INPUT DATA: Begin
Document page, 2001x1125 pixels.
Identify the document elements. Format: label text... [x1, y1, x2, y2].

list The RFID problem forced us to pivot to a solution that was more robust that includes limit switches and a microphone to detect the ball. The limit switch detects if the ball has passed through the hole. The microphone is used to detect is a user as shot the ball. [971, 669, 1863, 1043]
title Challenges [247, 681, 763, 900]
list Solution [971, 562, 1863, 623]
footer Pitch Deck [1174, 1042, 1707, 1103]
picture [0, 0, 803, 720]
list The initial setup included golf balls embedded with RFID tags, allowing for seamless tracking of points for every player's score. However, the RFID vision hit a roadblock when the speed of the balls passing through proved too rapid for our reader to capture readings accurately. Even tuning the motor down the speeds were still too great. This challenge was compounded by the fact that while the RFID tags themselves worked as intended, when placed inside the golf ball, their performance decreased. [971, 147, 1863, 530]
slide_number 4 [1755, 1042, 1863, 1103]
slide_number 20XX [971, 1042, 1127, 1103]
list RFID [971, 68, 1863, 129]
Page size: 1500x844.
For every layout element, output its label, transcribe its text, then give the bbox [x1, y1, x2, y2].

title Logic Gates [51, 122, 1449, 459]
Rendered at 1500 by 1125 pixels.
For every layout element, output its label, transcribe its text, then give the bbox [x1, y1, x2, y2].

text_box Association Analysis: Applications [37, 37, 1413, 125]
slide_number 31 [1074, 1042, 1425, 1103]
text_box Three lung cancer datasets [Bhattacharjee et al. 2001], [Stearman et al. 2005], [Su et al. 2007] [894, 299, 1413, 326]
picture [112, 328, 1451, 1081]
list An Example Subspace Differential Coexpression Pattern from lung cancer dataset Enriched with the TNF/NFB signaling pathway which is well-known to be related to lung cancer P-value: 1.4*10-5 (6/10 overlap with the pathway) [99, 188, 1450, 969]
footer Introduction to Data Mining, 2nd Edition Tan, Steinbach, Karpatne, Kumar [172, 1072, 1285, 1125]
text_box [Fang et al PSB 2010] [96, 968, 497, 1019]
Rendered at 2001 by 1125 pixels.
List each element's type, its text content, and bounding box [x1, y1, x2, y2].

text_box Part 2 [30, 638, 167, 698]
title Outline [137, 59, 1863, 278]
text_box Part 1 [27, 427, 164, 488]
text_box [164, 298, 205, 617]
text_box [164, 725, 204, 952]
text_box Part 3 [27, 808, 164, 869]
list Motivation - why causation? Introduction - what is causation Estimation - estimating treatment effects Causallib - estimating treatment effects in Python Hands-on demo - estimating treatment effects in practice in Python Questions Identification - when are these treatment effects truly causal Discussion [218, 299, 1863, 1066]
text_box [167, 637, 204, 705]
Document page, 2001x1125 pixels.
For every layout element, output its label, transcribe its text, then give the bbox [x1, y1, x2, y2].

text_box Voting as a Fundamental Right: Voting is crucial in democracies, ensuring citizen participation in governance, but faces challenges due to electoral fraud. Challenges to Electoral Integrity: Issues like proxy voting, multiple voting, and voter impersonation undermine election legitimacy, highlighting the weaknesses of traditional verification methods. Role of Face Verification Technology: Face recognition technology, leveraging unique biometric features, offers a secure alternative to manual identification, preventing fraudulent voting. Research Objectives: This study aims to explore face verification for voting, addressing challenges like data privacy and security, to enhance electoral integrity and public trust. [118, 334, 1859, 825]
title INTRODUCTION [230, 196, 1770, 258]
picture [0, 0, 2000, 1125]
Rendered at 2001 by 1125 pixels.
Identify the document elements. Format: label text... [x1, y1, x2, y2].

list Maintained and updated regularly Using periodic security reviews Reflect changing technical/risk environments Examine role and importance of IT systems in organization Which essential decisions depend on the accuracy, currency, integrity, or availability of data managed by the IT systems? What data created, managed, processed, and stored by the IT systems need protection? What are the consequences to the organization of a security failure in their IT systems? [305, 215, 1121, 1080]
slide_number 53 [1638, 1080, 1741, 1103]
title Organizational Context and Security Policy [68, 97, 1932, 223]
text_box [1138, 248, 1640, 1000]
INPUT DATA: End
● **WORK INSTRUCTIONS**: Copy all of the data. Keep every word exactly as it is.

● **ANSWER TO THE PROBLEM**:
Document page, 2001x1125 pixels.
Identify the document elements. Format: label text... [x1, y1, x2, y2].

list The RFID problem forced us to pivot to a solution that was more robust that includes limit switches and a microphone to detect the ball. The limit switch detects if the ball has passed through the hole. The microphone is used to detect is a user as shot the ball. [971, 669, 1863, 1043]
title Challenges [247, 681, 763, 900]
list Solution [971, 562, 1863, 623]
footer Pitch Deck [1174, 1042, 1707, 1103]
picture [0, 0, 803, 720]
list The initial setup included golf balls embedded with RFID tags, allowing for seamless tracking of points for every player's score. However, the RFID vision hit a roadblock when the speed of the balls passing through proved too rapid for our reader to capture readings accurately. Even tuning the motor down the speeds were still too great. This challenge was compounded by the fact that while the RFID tags themselves worked as intended, when placed inside the golf ball, their performance decreased. [971, 147, 1863, 530]
slide_number 4 [1755, 1042, 1863, 1103]
slide_number 20XX [971, 1042, 1127, 1103]
list RFID [971, 68, 1863, 129]
Page size: 1500x844.
For every layout element, output its label, transcribe its text, then give the bbox [x1, y1, x2, y2].

title Logic Gates [51, 122, 1449, 459]
Rendered at 1500 by 1125 pixels.
For every layout element, output its label, transcribe its text, then give the bbox [x1, y1, x2, y2].

text_box Association Analysis: Applications [37, 37, 1413, 125]
slide_number 31 [1074, 1042, 1425, 1103]
text_box Three lung cancer datasets [Bhattacharjee et al. 2001], [Stearman et al. 2005], [Su et al. 2007] [894, 299, 1413, 326]
picture [112, 328, 1451, 1081]
list An Example Subspace Differential Coexpression Pattern from lung cancer dataset Enriched with the TNF/NFB signaling pathway which is well-known to be related to lung cancer P-value: 1.4*10-5 (6/10 overlap with the pathway) [99, 188, 1450, 969]
footer Introduction to Data Mining, 2nd Edition Tan, Steinbach, Karpatne, Kumar [172, 1072, 1285, 1125]
text_box [Fang et al PSB 2010] [96, 968, 497, 1019]
Rendered at 2001 by 1125 pixels.
List each element's type, its text content, and bounding box [x1, y1, x2, y2].

text_box Part 2 [30, 638, 167, 698]
title Outline [137, 59, 1863, 278]
text_box Part 1 [27, 427, 164, 488]
text_box [164, 298, 205, 617]
text_box [164, 725, 204, 952]
text_box Part 3 [27, 808, 164, 869]
list Motivation - why causation? Introduction - what is causation Estimation - estimating treatment effects Causallib - estimating treatment effects in Python Hands-on demo - estimating treatment effects in practice in Python Questions Identification - when are these treatment effects truly causal Discussion [218, 299, 1863, 1066]
text_box [167, 637, 204, 705]
Document page, 2001x1125 pixels.
For every layout element, output its label, transcribe its text, then give the bbox [x1, y1, x2, y2].

text_box Voting as a Fundamental Right: Voting is crucial in democracies, ensuring citizen participation in governance, but faces challenges due to electoral fraud. Challenges to Electoral Integrity: Issues like proxy voting, multiple voting, and voter impersonation undermine election legitimacy, highlighting the weaknesses of traditional verification methods. Role of Face Verification Technology: Face recognition technology, leveraging unique biometric features, offers a secure alternative to manual identification, preventing fraudulent voting. Research Objectives: This study aims to explore face verification for voting, addressing challenges like data privacy and security, to enhance electoral integrity and public trust. [118, 334, 1859, 825]
title INTRODUCTION [230, 196, 1770, 258]
picture [0, 0, 2000, 1125]
Rendered at 2001 by 1125 pixels.
Identify the document elements. Format: label text... [x1, y1, x2, y2].

list Maintained and updated regularly Using periodic security reviews Reflect changing technical/risk environments Examine role and importance of IT systems in organization Which essential decisions depend on the accuracy, currency, integrity, or availability of data managed by the IT systems? What data created, managed, processed, and stored by the IT systems need protection? What are the consequences to the organization of a security failure in their IT systems? [305, 215, 1121, 1080]
slide_number 53 [1638, 1080, 1741, 1103]
title Organizational Context and Security Policy [68, 97, 1932, 223]
text_box [1138, 248, 1640, 1000]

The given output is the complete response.